R offers many first class features for statistics and data science. One of these, is certainly Rmarkdown, that allows seamless integration of analysis (code) and text. This greatly improves reproducibility, reduces copy-paste and others errors and enhances possibilities for automation.
R markdown offers three main types of output: pdf, html and docx. The first session introduces the basic framework, the output-specific possibilities and the bookdown-extension.
The second session explores some general approaches for automation (using self-built templates for report-sections or complete reports) and presents Officedown. The latter is less flexible than Rmarkdown, but offers more options for docx-output.
Language: English
Exam: No
Dates and times: February 11, 2022, from 9 am to 12 pm and from 1 pm to 4 pm
Total course length: 6 hrs
Registration fees:
- Private sector: € 240
- Non-profit: € 180
- Students, job seekers, retirees: € 80
- Staff UGent € 155
- Students UGent € 70
M11-From Prior Belief to Data Driven Evidence: Bayesian Data Analysis in Action
This course targets professionals and investigators from diverse areas who wish to get acquainted with Bayesian techniques to be able to apply them to their practical applications. Participants are expected to have an active knowledge of the basic principles underlying statistical strategies, at a level equivalent to the “Introductory Statistics” course of this program.

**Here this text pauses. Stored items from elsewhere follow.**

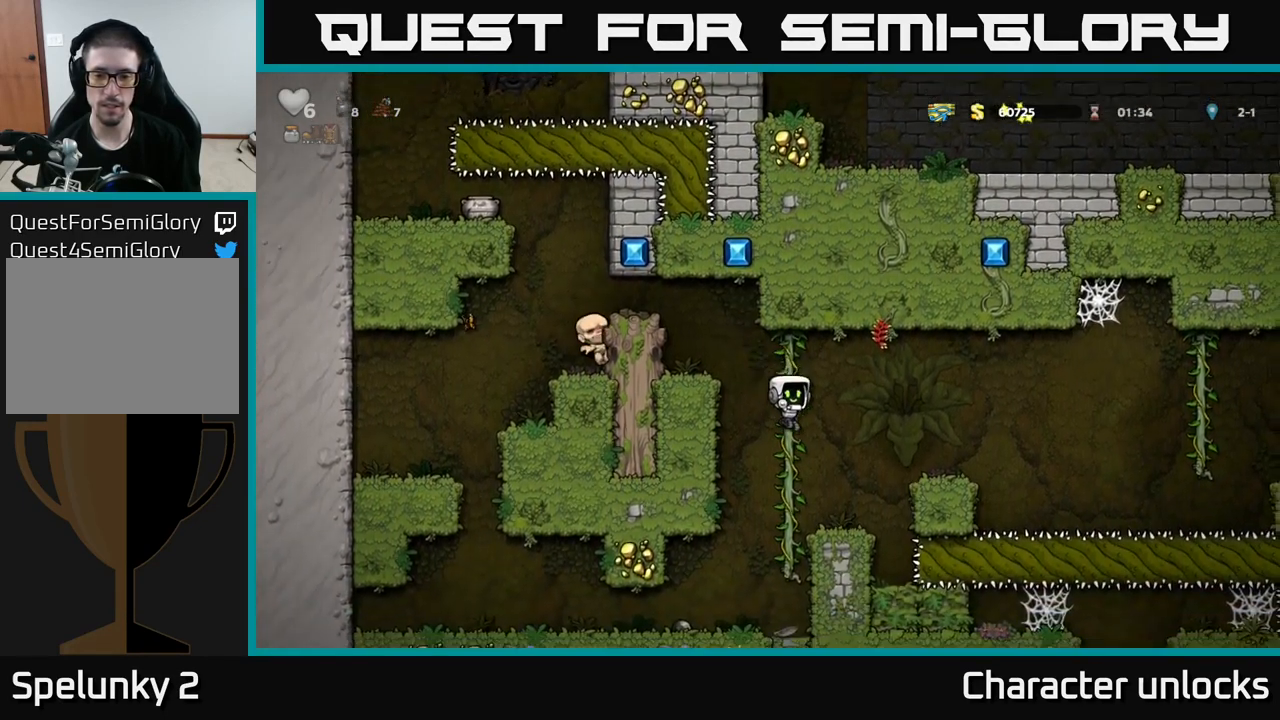
{"buttons": ["DPAD_RIGHT"], "left_stick": "center", "events": [[150, "DPAD_RIGHT", "up"], [167, "A", "down"], [351, "DPAD_RIGHT", "down"], [451, "A", "up"]]}
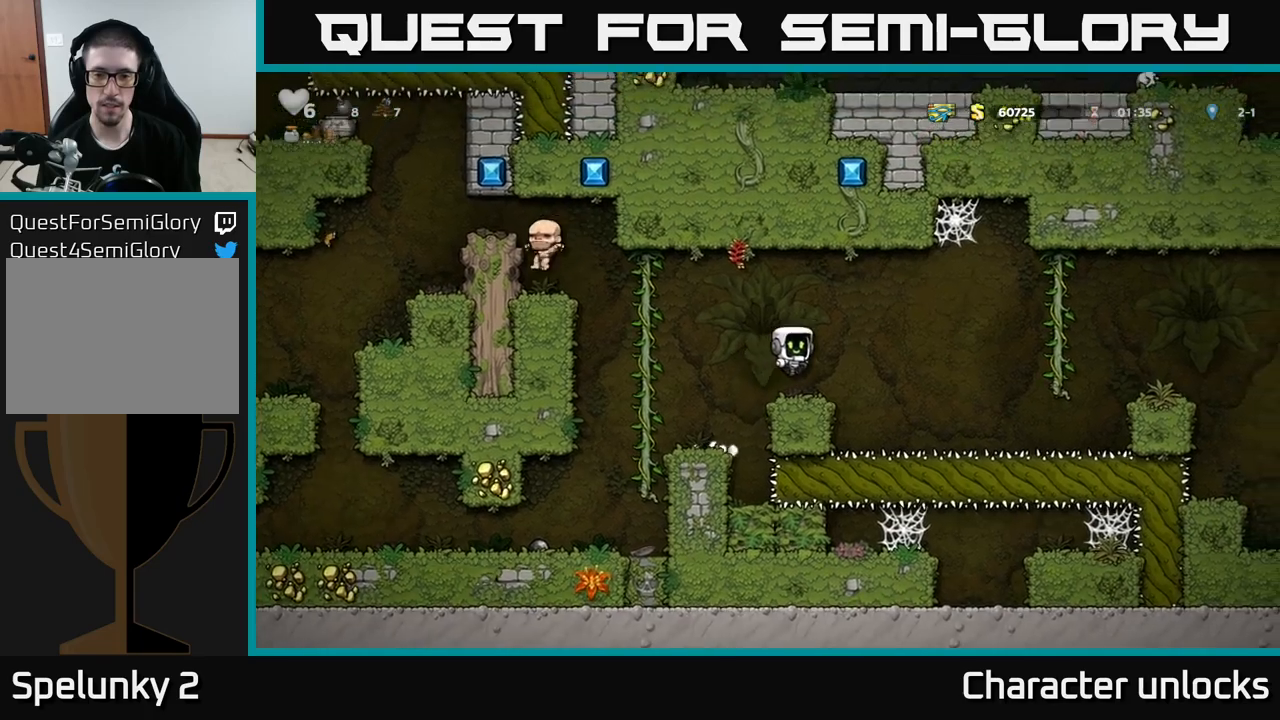
{"buttons": ["A", "DPAD_RIGHT"], "left_stick": "center", "events": [[417, "A", "down"]]}
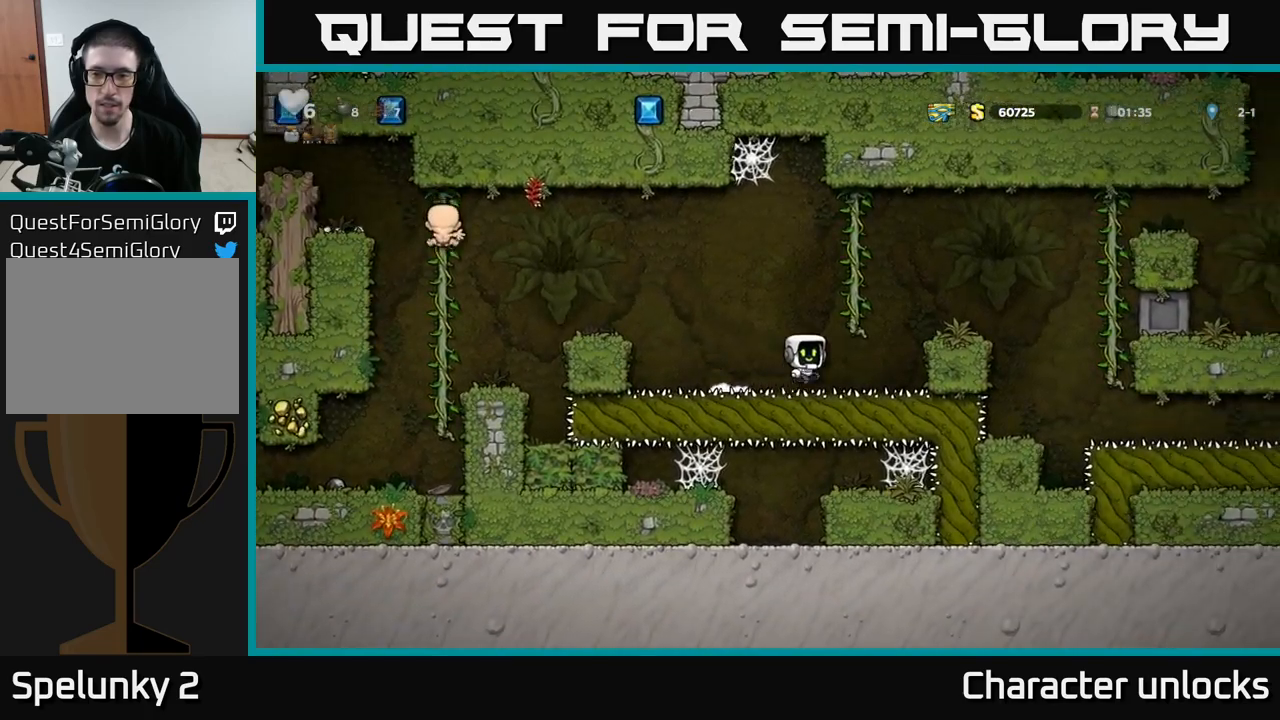
{"buttons": ["A", "DPAD_RIGHT"], "left_stick": "center", "events": [[150, "A", "up"], [200, "DPAD_RIGHT", "up"], [417, "DPAD_RIGHT", "down"], [467, "A", "down"]]}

Basic knowledge of the statistical programming language R is required.
Recent years have seen a tremendous increase in the use and development of Bayesian methods for academic research. In its wake, more and more companies employing statisticians are valuing the knowledge brought by these approaches. The goal of this course is to give participants a brief and intensive introduction to Bayesian statistics.
Participants will learn how Bayesian inference differs from classical inference and how to interpret its results in a meaningful way. They will acquire the skills to use Bayesian techniques correctly in a range of practical applications.
Topics that will be discussed include the difference between Bayesian and frequentist/classical probability, the likelihood function, choice of prior distributions, conjugate priors, the posterior distribution and methods for summarizing the posterior. In addition, an overview will be given about the most important Markov Chain Monte Carlo Methods that are often used to simulate the posterior distribution. These methods include the Gibbs sampler, Importance sampling, Metropolis-Hastings and the Slice sampler.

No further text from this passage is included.